SOURCE DOCUMENT:
┌──

# C-BUS Herf!!



## thunderbucks (Mar 21, 2006)

Ok, I know it's on short notice...but is anybody up for a herf sometime Sunday afternoon (September 2)?

I'd talked to JPH about this a while ago, but did nothing of it, as I had too many conflicting plans. However, some things opened up, and a buddy from school in Kentucky (schweiger_schmoke -- Kyle) is up for the weekend, so it would be great.

I'm thinking Fado's at Easton, and I intend to call tomorrow to confirm open seating outdoors.

I wish I could have brought this up earlier, but this is the best I can do. I'll be in Columbus the next nine months, but Kyle won't be nearly as often, which would make this even better. Just post up to let us know, or send a PM, whatever you have to do.

Hope to see you there! :tu


----------



## schweiger_schmoke (Jun 16, 2007)

Originally from Cincinnati here and thunderbucks is my roommate. 

Anyway, sorry about the last minute notice everyone. A moment came to me today down in Richmond at school where I decided Labor Day weekend would be great to visit home. Don't have to work, so why not? Then, on the short/long (medium?) drive home, I got to talking to Trevor (thunderbucks) about possibly arranging a herf in Columbus. This would be my first with any gorillas, so I am very excited. I hope the word on this can get out and a few gorillas are able to make it. 

That's the epiphany I had today... in a nutshell.:tu


----------



## Triolent (Apr 5, 2007)

└──

PROBLEMS TO WORK ON:
(a) Name each user who posted in the forum thread above, in the order their posts appear.
(b) Write down the stretch of the listing below that runs from the line containing "807, 989, 835]" through the line containing "text 04 - Apelação", character for character.

GIVEN RECORDS:
┌──

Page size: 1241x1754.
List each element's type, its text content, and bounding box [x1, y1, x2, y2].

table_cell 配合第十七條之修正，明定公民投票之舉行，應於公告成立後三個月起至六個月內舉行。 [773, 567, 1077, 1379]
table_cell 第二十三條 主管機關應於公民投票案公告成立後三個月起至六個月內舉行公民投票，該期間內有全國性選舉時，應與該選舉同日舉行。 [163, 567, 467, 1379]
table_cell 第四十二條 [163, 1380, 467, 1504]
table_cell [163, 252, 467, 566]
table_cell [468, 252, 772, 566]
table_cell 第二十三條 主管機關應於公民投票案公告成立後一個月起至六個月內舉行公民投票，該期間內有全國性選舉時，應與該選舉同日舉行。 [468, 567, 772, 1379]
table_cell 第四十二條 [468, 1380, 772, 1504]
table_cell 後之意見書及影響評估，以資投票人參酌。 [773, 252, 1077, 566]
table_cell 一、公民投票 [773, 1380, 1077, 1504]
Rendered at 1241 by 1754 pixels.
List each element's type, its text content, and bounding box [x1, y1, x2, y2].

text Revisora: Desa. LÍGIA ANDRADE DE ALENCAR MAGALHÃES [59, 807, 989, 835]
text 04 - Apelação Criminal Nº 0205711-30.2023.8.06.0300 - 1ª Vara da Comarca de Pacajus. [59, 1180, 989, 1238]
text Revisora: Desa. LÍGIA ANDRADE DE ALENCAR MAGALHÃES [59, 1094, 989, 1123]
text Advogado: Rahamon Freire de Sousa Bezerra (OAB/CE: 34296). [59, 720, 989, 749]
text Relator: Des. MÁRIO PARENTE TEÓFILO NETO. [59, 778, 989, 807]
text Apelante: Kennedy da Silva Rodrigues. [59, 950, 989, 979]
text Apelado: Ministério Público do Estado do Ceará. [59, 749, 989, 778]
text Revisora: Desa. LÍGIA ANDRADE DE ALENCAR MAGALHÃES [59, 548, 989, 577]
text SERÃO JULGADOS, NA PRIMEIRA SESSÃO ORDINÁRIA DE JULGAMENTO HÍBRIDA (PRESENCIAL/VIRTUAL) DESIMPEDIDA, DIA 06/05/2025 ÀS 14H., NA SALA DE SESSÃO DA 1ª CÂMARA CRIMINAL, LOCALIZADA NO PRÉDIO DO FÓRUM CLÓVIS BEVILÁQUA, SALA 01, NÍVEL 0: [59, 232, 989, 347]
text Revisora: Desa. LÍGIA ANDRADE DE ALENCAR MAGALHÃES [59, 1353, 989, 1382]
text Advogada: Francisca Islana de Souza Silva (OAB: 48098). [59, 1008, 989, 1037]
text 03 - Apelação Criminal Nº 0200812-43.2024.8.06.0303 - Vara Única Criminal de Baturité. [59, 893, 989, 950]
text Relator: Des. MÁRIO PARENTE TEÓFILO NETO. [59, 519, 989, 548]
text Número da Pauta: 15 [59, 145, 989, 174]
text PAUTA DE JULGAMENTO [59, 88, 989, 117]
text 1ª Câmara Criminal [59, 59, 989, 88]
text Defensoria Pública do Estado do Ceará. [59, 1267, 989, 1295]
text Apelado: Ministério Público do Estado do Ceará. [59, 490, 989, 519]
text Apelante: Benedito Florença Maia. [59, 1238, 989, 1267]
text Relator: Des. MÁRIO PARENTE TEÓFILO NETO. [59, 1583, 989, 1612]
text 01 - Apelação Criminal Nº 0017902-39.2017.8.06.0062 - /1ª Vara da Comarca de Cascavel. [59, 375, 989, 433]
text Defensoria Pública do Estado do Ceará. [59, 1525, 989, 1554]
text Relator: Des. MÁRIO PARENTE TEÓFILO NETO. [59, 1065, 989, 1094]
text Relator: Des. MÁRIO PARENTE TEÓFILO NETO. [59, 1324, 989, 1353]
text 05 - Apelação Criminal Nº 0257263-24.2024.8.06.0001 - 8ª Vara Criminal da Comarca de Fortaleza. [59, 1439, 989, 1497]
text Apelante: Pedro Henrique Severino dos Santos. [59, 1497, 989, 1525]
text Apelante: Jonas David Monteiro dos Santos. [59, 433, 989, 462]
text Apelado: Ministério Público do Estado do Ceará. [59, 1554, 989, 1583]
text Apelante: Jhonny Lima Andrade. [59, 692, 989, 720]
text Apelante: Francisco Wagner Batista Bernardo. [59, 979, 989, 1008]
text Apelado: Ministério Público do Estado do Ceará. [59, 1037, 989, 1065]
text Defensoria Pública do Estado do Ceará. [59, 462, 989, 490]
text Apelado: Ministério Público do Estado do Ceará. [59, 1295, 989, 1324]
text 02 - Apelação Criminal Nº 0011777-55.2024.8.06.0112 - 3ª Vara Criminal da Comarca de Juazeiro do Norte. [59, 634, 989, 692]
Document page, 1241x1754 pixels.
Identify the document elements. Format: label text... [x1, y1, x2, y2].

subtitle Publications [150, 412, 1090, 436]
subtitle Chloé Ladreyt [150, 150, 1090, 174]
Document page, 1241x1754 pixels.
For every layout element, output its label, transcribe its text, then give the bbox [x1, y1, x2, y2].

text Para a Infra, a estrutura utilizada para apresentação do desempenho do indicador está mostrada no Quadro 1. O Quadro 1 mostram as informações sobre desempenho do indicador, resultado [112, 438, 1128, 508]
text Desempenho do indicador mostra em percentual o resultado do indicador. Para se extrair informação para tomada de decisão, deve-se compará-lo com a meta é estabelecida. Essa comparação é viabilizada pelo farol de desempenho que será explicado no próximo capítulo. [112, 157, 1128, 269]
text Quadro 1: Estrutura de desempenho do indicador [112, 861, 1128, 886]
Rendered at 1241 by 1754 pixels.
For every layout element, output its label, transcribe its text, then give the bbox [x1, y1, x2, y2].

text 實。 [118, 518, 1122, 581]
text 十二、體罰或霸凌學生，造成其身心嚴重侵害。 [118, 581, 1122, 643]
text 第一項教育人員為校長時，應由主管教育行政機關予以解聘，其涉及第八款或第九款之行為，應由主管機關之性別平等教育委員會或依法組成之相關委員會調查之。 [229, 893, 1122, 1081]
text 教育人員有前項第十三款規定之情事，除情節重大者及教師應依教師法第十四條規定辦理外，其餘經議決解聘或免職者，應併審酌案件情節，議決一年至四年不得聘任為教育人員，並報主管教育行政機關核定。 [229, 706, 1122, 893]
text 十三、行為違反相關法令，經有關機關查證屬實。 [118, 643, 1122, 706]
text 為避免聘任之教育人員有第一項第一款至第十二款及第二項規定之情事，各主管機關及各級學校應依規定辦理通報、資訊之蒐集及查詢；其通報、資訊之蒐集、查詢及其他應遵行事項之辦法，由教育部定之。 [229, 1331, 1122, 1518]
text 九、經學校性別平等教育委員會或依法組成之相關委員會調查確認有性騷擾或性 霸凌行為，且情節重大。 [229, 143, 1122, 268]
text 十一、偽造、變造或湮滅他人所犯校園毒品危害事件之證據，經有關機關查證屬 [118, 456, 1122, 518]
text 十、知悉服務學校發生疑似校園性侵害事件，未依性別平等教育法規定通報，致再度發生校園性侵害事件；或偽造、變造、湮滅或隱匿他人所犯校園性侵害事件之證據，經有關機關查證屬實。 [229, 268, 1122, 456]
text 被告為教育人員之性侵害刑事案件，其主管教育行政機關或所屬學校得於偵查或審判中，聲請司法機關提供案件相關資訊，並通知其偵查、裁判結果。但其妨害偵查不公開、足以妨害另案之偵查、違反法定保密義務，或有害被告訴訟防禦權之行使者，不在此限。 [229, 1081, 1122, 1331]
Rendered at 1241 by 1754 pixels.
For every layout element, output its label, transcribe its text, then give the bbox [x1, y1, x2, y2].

└──

ANSWERS IN ORDER:
(a)
thunderbucks
schweiger_schmoke
Triolent

(b)
text Revisora: Desa. LÍGIA ANDRADE DE ALENCAR MAGALHÃES [59, 807, 989, 835]
text 04 - Apelação Criminal Nº 0205711-30.2023.8.06.0300 - 1ª Vara da Comarca de Pacajus. [59, 1180, 989, 1238]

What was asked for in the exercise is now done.